Panggung gembira diawali lantuman lagu dangdut antar umat beragama, sebagai bentuk kebersamaan. Lalu Mbak Heny Purwonegoro sebagai MC menyemangati para pengunjung untuk membeli aneka makanan mulai dari bubur Manado, Semar Mendem ala Solo sampai dengan makanan khas Pontianak.

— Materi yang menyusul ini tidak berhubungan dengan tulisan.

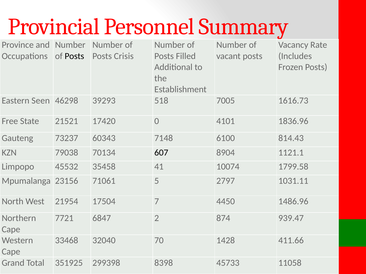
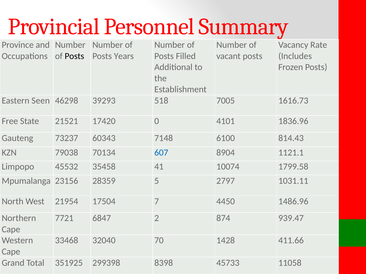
Crisis: Crisis -> Years
607 colour: black -> blue
71061: 71061 -> 28359
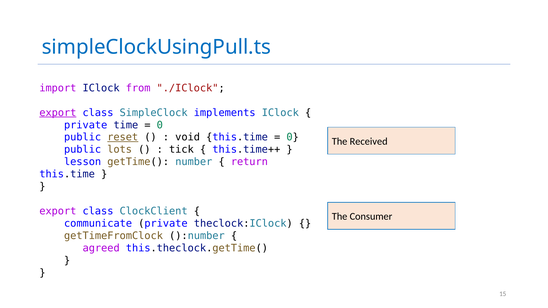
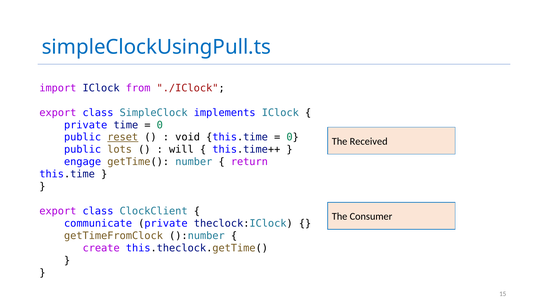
export at (58, 113) underline: present -> none
tick: tick -> will
lesson: lesson -> engage
agreed: agreed -> create
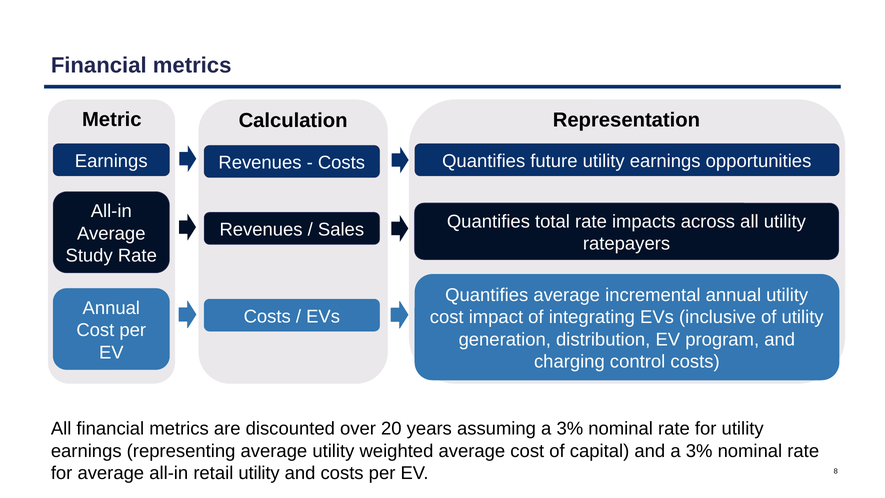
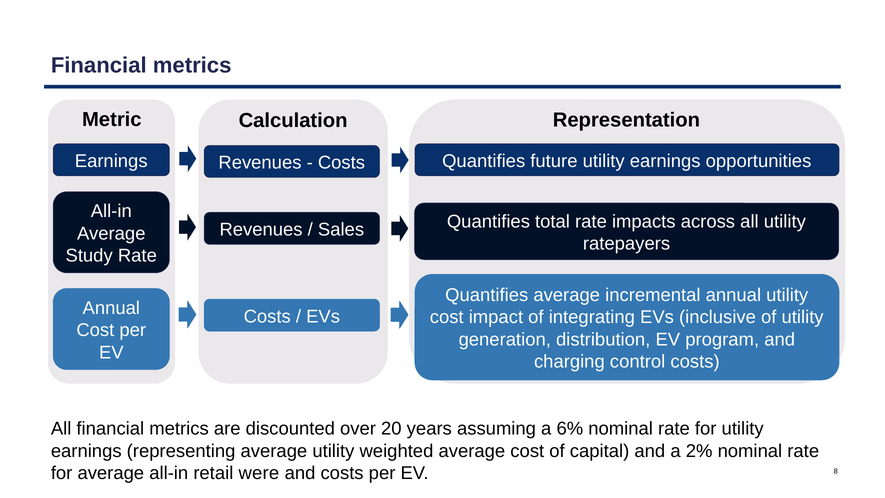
assuming a 3%: 3% -> 6%
and a 3%: 3% -> 2%
retail utility: utility -> were
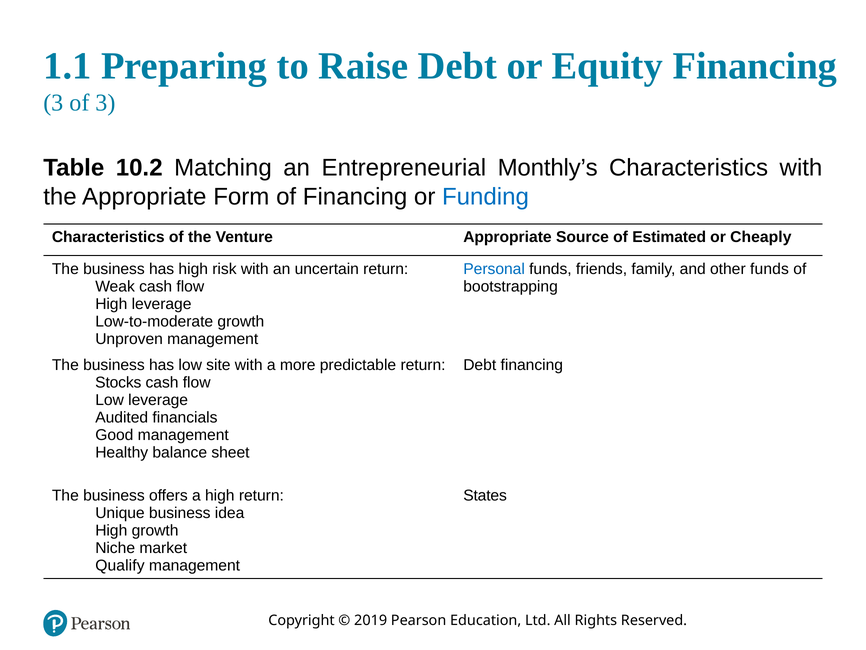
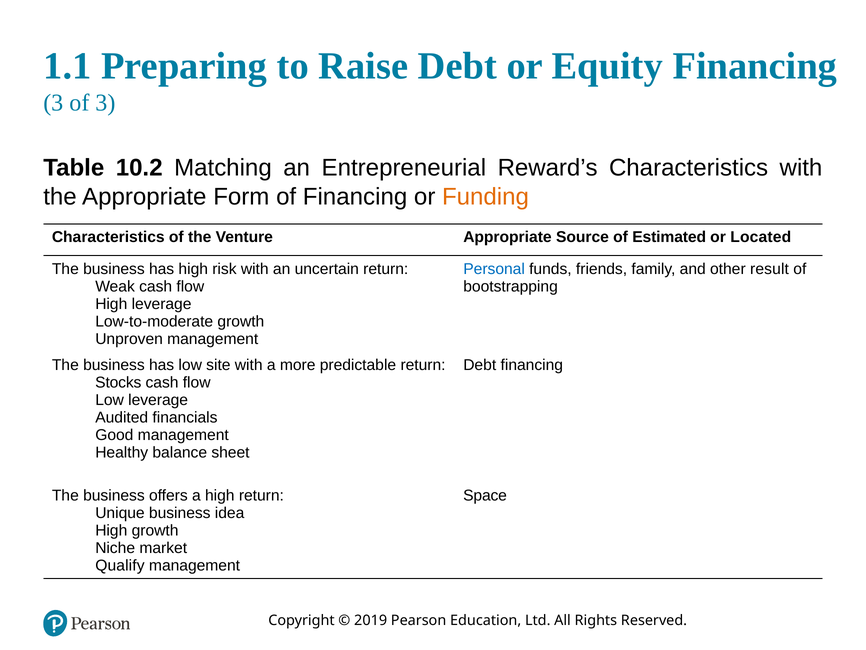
Monthly’s: Monthly’s -> Reward’s
Funding colour: blue -> orange
Cheaply: Cheaply -> Located
other funds: funds -> result
States: States -> Space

Penyanyi kawakan ibu mertua penyanyi Once yang terkenal di era 80 an, berduet dengan Kia alumnus AFI nya Indosiar untuk menggalang dana pelayanan untuk sesama.
Para pengunjung dan donatur dari berbagai Gereja di Jakarta menikmati suguhan Barongsai dari anak-anak SD dan SMP, berakhir dengan pemberian angpauo secara sukarela, lebih menumbuhkan kesadaran diantara kami.
Berbaurnya budaya mulai dari macam-macam jenis makanan maupun tarian dan lagu daerah, menunjukkan revolusi budaya tetap relevan, menembus batas perbedaan di era kini, yang ditandai semakin absennya pelaksanaan sila-sila Pancasila.

1 comment:

Mestika Anas Rivai said...

Semar mendem berkolaborasi dengan Barongsai.Mestinya mmg seperti itu,tanpa pengkotak-kotakan.Toh kita tak pernah minta dilahirkan sesuai dengan permintaan kita.Sukses Aunt acaranya,semoga mjd acara kontinyu...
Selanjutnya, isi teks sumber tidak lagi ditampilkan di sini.